**Exercise prompt**:
What lines of the material hold the string "knee"? Pull each of them out.

**Listed records**:
····················

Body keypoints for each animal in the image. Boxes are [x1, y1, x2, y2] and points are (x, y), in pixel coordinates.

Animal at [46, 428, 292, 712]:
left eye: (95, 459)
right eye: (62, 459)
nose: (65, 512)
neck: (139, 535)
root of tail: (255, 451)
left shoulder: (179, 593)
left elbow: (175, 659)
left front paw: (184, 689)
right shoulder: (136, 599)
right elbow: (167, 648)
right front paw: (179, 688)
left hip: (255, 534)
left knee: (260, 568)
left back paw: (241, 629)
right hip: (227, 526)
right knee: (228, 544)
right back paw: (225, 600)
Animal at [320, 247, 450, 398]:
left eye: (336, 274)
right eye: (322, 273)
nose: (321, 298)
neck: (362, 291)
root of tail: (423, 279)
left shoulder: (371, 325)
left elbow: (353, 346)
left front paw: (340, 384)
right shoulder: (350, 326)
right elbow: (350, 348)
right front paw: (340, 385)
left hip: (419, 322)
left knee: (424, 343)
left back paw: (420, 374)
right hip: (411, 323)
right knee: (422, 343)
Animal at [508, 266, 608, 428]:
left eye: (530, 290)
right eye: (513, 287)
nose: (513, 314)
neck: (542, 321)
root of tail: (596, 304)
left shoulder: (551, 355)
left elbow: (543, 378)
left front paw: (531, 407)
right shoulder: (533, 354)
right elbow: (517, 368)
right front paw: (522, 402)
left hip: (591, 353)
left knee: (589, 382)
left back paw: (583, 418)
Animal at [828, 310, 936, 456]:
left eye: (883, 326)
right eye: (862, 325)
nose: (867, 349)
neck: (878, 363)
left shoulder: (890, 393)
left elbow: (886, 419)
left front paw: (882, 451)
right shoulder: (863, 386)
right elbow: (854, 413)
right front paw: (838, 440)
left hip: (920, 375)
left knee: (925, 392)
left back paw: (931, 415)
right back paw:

····················

**Output of the exercise**:
left knee: (260, 568)
right knee: (228, 544)
left knee: (424, 343)
right knee: (422, 343)
left knee: (589, 382)
left knee: (925, 392)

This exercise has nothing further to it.